An American man has been sentenced to 18 months in jail for causing a crash on Perth’s outskirts that killed his wife and a toddler, and injured four others.
Jerome Rubin, 61, from Massachusetts drove on the wrong side of the road in Bedfordale in March this year, and crashed head-on into another car.
Rubin’s wife Joan, 60, died at the scene, while a two-year-old girl who was in the other car, Carmen Julius, died in hospital the next day.
Rubin’s daughter was injured along with the father, mother and grandfather of the toddler.
The District Court was told despite road signs showing the road was a single lane, Rubin believed he was still driving on a dual carriageway.

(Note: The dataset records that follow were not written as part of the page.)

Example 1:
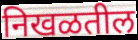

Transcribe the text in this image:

निखळतील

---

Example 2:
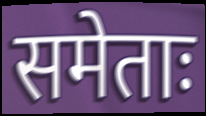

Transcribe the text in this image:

समेताः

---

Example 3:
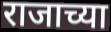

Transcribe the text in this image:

राजाच्या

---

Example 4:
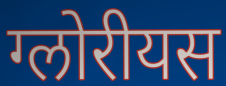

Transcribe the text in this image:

ग्लोरीयस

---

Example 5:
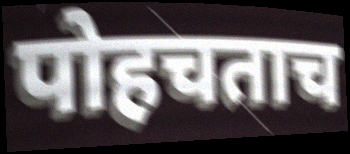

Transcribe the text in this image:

पोहचताच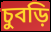
চুবড়ি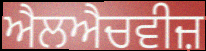
ਐਲਐਚਵੀਜ਼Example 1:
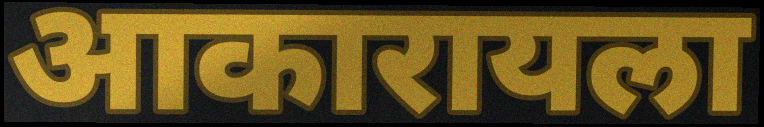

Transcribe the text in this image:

आकारायला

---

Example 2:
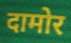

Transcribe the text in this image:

दामोर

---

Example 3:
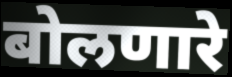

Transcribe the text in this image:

बोलणारे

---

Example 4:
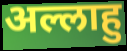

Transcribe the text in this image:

अल्लाहु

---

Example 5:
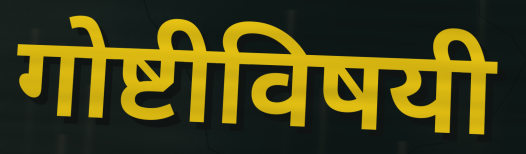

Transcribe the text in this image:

गोष्टीविषयीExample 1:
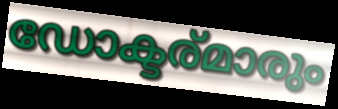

His lawyer Mark Andrews described his client as a man of “impeccable character” who had no previous traffic or criminal convictions.
He said Rubin had wanted to take part in mediation with the toddler’s family but they had refused, and Mr Andrews said his client respected their decision.
“He sits before you a broken man,” Mr Andrews told the judge.
“He’s racked with the guilt knowing he caused the death of his own wife … and Carmen … and caused serious injury to his own daughter and three other people.”
Mr Andrews said the crash was the result of Rubin’s unfamiliarity with driving in Australia and he had otherwise been an extremely cautious and conscientious driver.
Judge Michael Bowden accepted that Rubin was genuinely remorseful and that he was of otherwise excellent character, but he said the offences were so serious that an immediate jail term was needed.
He also accepted that jail would be difficult for Rubin because of his age and poor health and because he was far away from his family.
“[But] at the end of the day, it’s so serious because of the deaths of two people, the grievous bodily harm to three others and the bodily harm to another,” Judge Bowden said.
“Regrettably, a suspended sentence would fail to adequately reflect the serious nature of the offences.”
Rubin will have to serve nine months before he can be released.